» **TASKS TO COMPLETE**:
a) Can you revise the panic patch text from "panic() does set" to "call_console_drivers()", putting "UART console driver" in place of "serial console driver"?
b) Can you carry on the panic patch text past its last line?

» **SOURCE PASSAGE**:
[Start of Attachment]
[PATCH 4.9 20/22] panic: avoid deadlocks in re-entrant console drivers

From: Greg Kroah-Hartman
Date: Fri Dec 28 2018 - 07:18:51 EST


4.9-stable review patch. If anyone has any objections, please let me know.

------------------

From: Sergey Senozhatsky <sergey.senozhatsky.work@xxxxxxxxx>

commit c7c3f05e341a9a2bd1a92993d4f996cfd6e7348e upstream.

>From printk()/serial console point of view panic() is special, because
it may force CPU to re-enter printk() or/and serial console driver.
Therefore, some of serial consoles drivers are re-entrant. E.g. 8250:

serial8250_console_write()
{
if (port->sysrq)
locked = 0;
else if (oops_in_progress)
locked = spin_trylock_irqsave(&port->lock, flags);
else
spin_lock_irqsave(&port->lock, flags);
...
}

panic() does set oops_in_progress via bust_spinlocks(1), so in theory
we should be able to re-enter serial console driver from panic():

CPU0
<NMI>
uart_console_write()
serial8250_console_write() // if (oops_in_progress)
// spin_trylock_irqsave()
call_console_drivers()
console_unlock()
console_flush_on_panic()
[End of Attachment]
» **GIVEN DATA**:
[Start of Attachment]
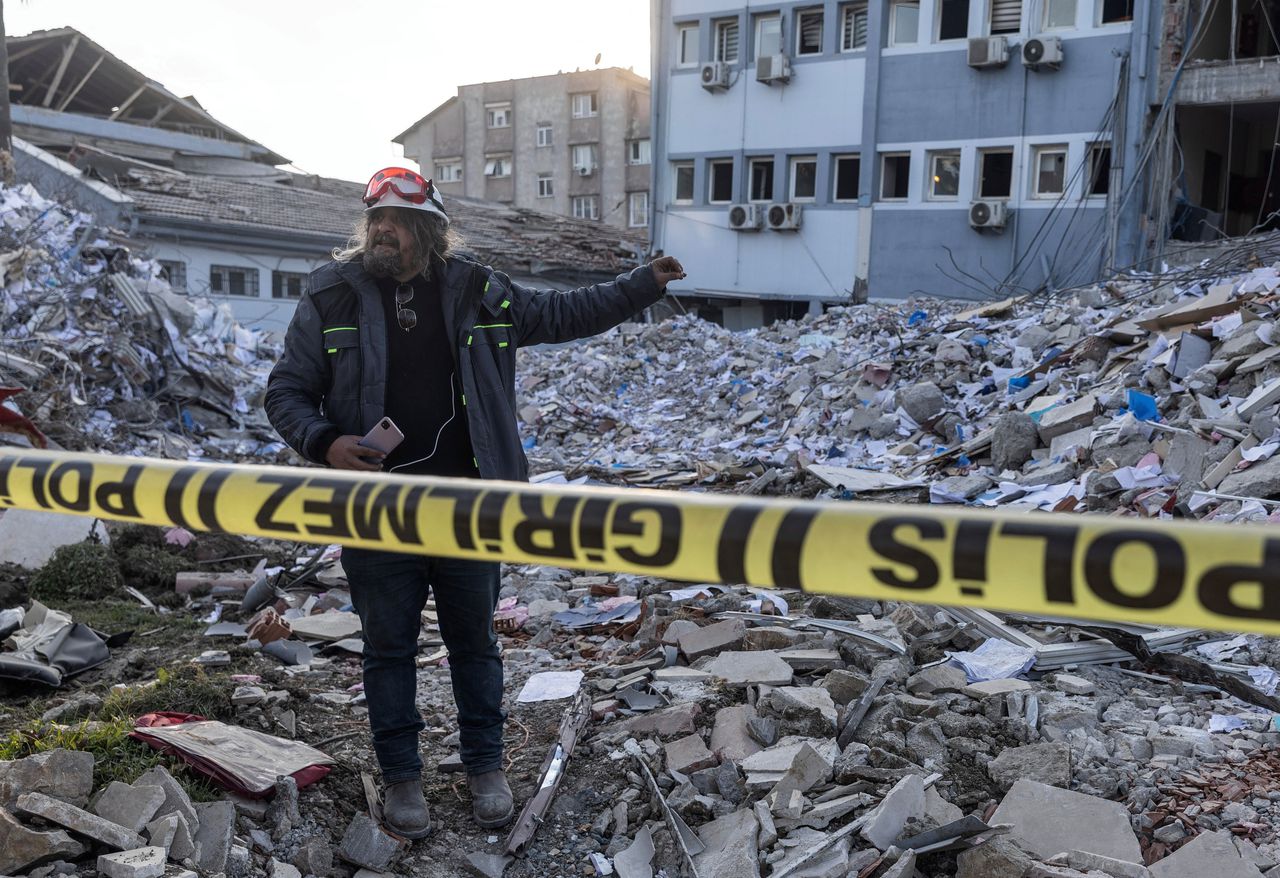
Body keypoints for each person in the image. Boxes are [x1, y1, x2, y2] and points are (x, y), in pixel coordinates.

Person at [264, 166, 685, 840]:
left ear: (428, 231)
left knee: (474, 643)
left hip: (471, 507)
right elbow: (285, 390)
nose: (381, 234)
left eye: (396, 225)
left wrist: (642, 285)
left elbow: (562, 314)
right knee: (388, 648)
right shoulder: (330, 294)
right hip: (377, 510)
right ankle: (402, 778)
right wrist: (326, 442)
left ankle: (486, 767)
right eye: (375, 221)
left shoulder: (479, 290)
[End of Attachment]
» **EXPECTED RESPONSES**:
a)
panic() does set oops_in_progress via bust_spinlocks(1), so in theory
we should be able to re-enter UART console driver from panic():

CPU0
<NMI>
uart_console_write()
serial8250_console_write() // if (oops_in_progress)
// spin_trylock_irqsave()
call_console_drivers()

b)
bust_spinlocks(1) // oops_in_progress++
panic()
<NMI/>
spin_lock_irqsave(&port->lock, flags) // spin_lock_irqsave()
serial8250_console_write()
call_console_drivers()
console_unlock()
printk()
...

However, this does not happen and we deadlock in serial console on
port->lock spinlock. And the problem is that console_flush_on_panic()
called after bust_spinlocks(0):

void panic(const char *fmt, ...)
{
bust_spinlocks(1);
...
bust_spinlocks(0);
console_flush_on_panic();
...
}

bust_spinlocks(0) decrements oops_in_progress, so oops_in_progress
can go back to zero. Thus even re-entrant console drivers will simply
spin on port->lock spinlock. Given that port->lock may already be
locked either by a stopped CPU, or by the very same CPU we execute
panic() on (for instance, NMI panic() on printing CPU) the system
deadlocks and does not reboot.

Fix this by removing bust_spinlocks(0), so oops_in_progress is always
set in panic() now and, thus, re-entrant console drivers will trylock
the port->lock instead of spinning on it forever, when we call them
from console_flush_on_panic().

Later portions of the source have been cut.